» What you are asked to do: Present each line of the entries below that holds the word "פעמיות".

» Records supplied:
☆ ☆ ☆ ☆

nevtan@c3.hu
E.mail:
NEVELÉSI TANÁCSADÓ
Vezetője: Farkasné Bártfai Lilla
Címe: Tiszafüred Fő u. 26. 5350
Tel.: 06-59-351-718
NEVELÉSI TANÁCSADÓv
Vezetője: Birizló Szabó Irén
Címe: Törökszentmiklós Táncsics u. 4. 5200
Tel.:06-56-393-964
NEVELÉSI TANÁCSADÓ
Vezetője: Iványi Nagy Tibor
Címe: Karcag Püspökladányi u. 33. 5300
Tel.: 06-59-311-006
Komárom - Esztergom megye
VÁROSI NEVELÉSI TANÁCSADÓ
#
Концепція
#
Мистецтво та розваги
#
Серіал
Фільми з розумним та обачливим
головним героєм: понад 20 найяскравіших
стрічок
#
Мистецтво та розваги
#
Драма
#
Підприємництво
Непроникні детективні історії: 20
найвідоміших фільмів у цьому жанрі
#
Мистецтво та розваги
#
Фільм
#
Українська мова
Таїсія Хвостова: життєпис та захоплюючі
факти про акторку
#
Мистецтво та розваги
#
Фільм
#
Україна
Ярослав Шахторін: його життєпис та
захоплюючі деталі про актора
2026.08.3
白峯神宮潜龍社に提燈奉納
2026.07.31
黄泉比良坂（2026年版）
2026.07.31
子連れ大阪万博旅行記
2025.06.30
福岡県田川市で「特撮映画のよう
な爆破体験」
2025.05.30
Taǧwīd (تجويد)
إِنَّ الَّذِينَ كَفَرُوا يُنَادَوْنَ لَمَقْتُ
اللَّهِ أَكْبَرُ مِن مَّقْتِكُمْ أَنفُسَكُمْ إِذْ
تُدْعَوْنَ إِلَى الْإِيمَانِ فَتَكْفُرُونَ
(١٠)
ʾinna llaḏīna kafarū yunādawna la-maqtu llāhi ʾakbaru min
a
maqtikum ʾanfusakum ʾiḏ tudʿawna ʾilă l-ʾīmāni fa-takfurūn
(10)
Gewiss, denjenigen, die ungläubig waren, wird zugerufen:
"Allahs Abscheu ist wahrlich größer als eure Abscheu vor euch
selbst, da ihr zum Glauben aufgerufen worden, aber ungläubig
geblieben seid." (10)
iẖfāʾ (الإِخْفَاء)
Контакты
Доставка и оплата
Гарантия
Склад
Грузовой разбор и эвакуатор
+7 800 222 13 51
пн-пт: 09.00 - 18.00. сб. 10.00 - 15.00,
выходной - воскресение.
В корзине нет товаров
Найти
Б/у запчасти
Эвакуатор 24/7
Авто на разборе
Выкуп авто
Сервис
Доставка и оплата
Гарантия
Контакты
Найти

☆ ☆ ☆ ☆

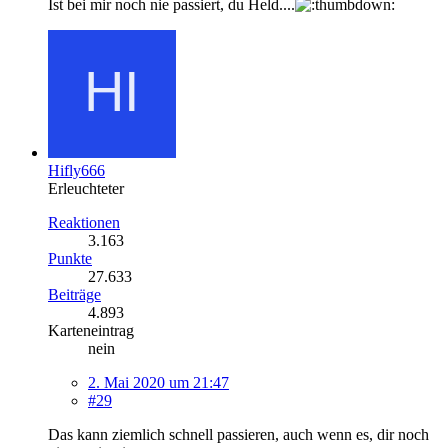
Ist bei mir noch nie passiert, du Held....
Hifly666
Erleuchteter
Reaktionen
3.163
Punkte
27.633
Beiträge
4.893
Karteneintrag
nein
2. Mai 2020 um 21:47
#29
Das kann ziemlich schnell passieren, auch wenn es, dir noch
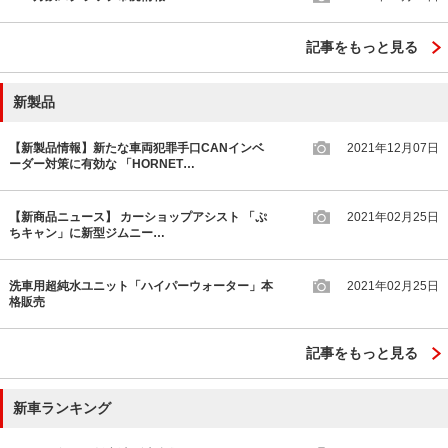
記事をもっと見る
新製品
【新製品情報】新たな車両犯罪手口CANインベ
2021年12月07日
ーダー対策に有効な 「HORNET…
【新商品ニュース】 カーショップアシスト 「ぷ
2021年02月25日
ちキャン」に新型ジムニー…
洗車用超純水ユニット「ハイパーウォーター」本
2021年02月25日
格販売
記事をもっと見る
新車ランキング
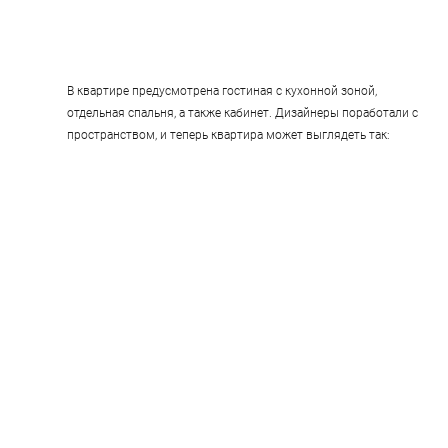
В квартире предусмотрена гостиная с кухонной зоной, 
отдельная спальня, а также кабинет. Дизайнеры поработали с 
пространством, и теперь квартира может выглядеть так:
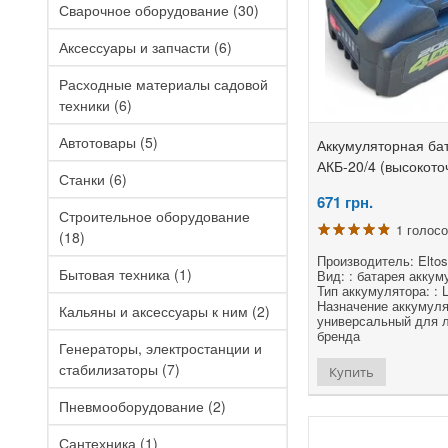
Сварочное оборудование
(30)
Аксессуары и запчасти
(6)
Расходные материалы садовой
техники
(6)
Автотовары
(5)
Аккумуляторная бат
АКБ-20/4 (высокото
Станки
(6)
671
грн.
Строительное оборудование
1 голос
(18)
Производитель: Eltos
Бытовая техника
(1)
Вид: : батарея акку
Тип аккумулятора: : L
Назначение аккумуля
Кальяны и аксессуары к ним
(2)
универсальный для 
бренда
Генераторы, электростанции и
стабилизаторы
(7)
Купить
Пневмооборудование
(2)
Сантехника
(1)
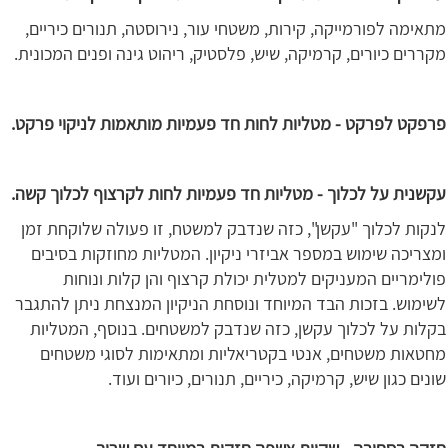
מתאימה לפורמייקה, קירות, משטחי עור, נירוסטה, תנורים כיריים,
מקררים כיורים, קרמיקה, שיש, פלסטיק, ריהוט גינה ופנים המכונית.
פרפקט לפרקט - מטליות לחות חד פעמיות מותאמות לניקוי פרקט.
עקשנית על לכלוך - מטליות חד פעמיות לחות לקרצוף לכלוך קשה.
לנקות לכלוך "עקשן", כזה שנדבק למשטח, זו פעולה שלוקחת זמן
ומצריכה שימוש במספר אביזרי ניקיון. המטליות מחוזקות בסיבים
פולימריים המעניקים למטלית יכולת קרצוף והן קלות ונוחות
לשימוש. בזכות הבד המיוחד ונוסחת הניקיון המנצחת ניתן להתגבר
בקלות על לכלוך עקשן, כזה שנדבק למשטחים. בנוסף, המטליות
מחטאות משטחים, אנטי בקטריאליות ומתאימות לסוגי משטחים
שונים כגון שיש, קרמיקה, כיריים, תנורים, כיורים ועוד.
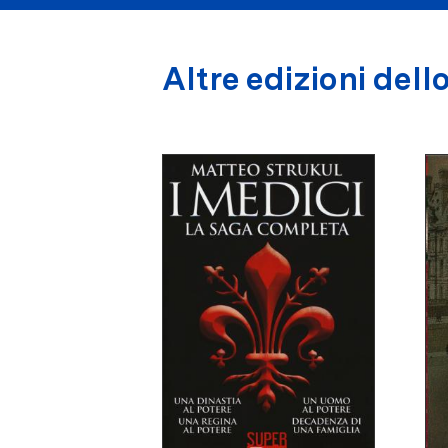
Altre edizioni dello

☆ ☆ ☆ ☆

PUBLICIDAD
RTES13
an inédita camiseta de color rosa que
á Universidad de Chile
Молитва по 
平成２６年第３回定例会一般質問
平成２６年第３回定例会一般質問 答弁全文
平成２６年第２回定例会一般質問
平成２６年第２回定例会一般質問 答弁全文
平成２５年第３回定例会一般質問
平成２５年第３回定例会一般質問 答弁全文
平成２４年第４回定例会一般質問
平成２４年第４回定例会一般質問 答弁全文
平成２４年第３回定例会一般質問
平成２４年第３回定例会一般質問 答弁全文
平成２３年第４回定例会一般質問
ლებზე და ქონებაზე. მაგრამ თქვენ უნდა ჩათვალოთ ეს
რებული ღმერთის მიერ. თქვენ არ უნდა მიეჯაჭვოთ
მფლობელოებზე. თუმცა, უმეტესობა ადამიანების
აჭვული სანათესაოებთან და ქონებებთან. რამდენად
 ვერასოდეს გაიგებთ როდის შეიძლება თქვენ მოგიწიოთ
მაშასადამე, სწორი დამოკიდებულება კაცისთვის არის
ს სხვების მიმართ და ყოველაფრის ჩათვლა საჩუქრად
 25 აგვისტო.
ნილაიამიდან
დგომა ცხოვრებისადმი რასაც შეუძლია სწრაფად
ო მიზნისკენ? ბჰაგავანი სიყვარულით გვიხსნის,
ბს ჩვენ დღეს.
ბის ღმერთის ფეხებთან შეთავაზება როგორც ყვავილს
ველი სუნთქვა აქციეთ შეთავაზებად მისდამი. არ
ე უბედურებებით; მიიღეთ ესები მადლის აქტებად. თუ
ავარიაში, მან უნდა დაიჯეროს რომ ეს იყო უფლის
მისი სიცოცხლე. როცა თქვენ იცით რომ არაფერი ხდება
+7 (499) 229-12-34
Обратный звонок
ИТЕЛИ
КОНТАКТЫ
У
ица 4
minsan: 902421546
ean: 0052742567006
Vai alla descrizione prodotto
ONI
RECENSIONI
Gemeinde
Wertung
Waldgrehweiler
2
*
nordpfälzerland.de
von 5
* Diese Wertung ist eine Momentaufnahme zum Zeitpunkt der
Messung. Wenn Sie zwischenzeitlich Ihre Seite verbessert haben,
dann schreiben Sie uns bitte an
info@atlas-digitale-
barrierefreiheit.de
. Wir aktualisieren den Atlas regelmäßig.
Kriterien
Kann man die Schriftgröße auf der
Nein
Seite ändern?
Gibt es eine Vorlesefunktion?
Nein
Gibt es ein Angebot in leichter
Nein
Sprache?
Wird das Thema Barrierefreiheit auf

☆ ☆ ☆ ☆

» Response area:
פרפקט לפרקט - מטליות לחות חד פעמיות מותאמות לניקוי פרקט.
עקשנית על לכלוך - מטליות חד פעמיות לחות לקרצוף לכלוך קשה.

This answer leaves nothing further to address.